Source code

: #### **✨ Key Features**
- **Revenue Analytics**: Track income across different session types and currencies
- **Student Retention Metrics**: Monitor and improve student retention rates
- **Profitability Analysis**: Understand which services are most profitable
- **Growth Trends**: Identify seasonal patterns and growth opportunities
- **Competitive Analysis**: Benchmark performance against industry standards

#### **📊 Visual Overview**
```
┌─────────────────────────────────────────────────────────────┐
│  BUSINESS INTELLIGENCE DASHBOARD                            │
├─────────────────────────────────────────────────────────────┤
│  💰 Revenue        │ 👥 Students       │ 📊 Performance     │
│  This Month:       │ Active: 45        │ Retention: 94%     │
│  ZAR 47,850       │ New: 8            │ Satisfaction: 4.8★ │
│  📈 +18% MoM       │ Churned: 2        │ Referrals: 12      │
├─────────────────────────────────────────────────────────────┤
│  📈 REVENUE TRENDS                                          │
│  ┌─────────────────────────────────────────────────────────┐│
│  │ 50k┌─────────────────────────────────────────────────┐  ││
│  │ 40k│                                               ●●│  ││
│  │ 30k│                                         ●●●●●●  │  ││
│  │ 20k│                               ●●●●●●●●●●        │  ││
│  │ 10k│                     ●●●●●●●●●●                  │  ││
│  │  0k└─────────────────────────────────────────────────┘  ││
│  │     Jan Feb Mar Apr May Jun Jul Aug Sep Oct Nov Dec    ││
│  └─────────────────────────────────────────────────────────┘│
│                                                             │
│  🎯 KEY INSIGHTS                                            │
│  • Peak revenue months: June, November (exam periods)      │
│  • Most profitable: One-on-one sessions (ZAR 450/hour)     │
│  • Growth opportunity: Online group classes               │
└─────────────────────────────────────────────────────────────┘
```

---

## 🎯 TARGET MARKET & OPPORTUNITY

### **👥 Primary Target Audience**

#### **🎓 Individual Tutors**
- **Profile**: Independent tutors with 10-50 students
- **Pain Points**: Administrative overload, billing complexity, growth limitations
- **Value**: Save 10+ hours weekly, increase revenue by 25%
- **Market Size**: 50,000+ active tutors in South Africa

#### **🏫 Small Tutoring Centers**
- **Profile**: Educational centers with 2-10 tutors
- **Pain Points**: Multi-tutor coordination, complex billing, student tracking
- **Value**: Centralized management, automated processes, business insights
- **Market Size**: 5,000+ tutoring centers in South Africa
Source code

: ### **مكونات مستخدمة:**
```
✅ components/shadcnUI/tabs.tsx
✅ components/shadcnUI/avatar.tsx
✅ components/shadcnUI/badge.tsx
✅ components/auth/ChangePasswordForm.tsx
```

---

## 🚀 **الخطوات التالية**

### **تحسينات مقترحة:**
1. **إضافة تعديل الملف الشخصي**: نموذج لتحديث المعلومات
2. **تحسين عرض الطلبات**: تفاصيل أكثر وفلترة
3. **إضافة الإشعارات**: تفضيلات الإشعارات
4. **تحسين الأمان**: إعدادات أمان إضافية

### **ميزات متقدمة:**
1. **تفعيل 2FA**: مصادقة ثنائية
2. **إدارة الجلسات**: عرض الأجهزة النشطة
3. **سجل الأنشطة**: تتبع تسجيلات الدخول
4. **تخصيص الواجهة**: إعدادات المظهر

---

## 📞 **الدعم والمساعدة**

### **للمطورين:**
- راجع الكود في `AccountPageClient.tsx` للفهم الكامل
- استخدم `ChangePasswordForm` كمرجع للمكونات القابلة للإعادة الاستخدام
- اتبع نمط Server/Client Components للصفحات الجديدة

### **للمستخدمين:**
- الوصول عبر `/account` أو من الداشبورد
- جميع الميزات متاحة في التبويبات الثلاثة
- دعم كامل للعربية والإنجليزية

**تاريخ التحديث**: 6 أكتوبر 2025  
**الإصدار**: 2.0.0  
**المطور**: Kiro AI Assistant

####################

▶ [Problem requirements] Reproduce each line of the data containing the word "billing".

▶ [Task result]
- **Pain Points**: Administrative overload, billing complexity, growth limitations
- **Pain Points**: Multi-tutor coordination, complex billing, student tracking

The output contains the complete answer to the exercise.